At the local level, the bill is also projected to have no significant fiscal impact on city, county, or other regional governmental units. This finding aligns with the bill’s narrow focus—modifying disclosure requirements under the Insurance Code, rather than imposing new mandates or cost burdens on local health program administrators.
Relevant state agencies, including the Employees Retirement System, the Health and Human Services Commission, and administrative offices from both the Texas A&M University System and the University of Texas System, reviewed the bill and did not identify cost concerns. This fiscal neutrality is largely due to the nature of the bill, which exempts certain local health care programs from compliance with existing health care cost disclosure statutes rather than adding new regulatory obligations.
HB 721 seeks to exempt certain regional or local health care programs, such as the UTMB Health Multi-Share Plan, from existing state laws requiring health benefit plans to disclose the cost of care. The bill's intent is to preserve the viability of small-scale, nonprofit-style health coverage programs that operate with capped enrollment and modest budgets. The bill author argues that the administrative burden of complying with full transparency regulations would threaten the continued operation of these programs, which provide a basic level of coverage to workers who might otherwise be uninsured.

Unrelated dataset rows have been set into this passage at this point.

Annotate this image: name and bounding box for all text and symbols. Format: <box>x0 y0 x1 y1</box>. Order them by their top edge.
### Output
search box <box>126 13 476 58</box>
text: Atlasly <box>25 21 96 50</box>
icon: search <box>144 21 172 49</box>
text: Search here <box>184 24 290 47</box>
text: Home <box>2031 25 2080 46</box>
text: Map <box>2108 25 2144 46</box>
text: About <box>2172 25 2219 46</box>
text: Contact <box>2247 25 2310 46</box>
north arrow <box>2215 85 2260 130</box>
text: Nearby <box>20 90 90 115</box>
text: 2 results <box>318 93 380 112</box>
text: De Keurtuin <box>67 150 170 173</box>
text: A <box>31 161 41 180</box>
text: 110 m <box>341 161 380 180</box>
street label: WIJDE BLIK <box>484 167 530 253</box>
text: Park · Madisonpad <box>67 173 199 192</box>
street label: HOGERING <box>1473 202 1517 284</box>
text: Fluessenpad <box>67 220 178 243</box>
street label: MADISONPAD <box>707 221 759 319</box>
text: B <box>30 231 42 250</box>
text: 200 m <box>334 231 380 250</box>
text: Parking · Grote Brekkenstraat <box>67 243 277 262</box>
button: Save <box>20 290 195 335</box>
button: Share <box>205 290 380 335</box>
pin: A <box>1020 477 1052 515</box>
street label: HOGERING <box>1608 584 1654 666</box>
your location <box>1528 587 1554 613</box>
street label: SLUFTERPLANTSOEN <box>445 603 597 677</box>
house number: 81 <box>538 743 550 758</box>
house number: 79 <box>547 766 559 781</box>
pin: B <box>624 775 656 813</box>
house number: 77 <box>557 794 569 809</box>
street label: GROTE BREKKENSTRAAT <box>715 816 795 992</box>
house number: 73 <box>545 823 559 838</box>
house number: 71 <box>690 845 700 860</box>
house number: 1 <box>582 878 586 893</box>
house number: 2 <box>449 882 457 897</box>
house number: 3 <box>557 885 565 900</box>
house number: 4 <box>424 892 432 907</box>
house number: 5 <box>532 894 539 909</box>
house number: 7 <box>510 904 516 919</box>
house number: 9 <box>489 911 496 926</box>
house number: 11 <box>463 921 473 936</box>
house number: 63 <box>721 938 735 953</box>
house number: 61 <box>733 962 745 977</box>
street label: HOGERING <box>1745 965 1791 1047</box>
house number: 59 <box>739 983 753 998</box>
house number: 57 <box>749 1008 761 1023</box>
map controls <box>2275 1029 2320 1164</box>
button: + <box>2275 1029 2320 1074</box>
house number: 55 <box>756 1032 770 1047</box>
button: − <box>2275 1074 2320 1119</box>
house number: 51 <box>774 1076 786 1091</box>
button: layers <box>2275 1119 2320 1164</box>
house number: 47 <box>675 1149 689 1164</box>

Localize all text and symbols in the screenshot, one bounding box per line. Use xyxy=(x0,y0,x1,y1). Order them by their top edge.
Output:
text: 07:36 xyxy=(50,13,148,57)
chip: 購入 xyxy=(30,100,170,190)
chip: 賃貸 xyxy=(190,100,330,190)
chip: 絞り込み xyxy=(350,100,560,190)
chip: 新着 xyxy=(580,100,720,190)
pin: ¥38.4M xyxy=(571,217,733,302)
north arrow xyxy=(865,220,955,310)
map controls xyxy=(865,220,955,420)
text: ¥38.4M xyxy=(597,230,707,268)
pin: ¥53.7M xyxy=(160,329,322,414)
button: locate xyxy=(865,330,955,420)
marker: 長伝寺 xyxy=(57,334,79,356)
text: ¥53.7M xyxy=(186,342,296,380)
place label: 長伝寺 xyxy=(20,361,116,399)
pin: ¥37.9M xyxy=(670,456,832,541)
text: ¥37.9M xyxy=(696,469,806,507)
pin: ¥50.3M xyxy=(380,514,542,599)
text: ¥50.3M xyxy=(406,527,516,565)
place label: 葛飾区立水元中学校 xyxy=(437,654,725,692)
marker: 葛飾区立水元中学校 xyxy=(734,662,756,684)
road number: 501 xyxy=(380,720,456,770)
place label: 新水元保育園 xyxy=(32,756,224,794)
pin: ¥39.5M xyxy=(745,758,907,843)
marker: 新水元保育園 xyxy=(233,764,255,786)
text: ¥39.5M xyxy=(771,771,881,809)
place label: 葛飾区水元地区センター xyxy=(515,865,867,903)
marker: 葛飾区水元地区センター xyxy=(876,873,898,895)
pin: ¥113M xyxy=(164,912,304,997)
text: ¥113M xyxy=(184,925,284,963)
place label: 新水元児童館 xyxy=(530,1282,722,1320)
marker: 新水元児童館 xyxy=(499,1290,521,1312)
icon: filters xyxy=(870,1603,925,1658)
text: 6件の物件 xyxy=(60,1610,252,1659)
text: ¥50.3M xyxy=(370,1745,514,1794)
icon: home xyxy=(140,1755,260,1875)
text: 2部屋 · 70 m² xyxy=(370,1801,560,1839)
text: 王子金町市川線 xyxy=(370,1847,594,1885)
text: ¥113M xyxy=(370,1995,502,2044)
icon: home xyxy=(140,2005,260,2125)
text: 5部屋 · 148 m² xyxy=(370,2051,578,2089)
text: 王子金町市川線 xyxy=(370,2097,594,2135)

However, while the intent is understandable, the approach taken in HB 721 substantially violates several core liberty principles—specifically, Individual Liberty, Personal Responsibility, and Free Enterprise. Transparency in pricing is fundamental to empowering consumers to make informed decisions about their health care. Exempting certain plans from these requirements undermines the uniformity and integrity of consumer protection laws. It also reduces market accountability and could create competitive imbalances where some health plans are held to higher standards than others, despite serving similar populations.
Furthermore, the bill could set a problematic precedent by allowing economic or administrative hardship to justify broad exemptions from transparency standards, rather than encouraging regulatory adaptation. Rather than exempting these programs entirely, the Legislature should explore amending the bill to implement proportional, simplified reporting requirements. This would allow localized programs to remain viable while still ensuring their enrollees receive basic information about health care pricing and coverage. Another constructive amendment would be to sunset the exemption after a trial period, subject to review and reauthorization based on performance and transparency outcomes.
Until those kinds of amendments are adopted, this legislation weakens key protections for health care consumers and risks opening the door to further carve-outs that dilute market transparency. Therefore, Texas Policy Research recommends that lawmakers vote NO on HB 721 unless amended as described above.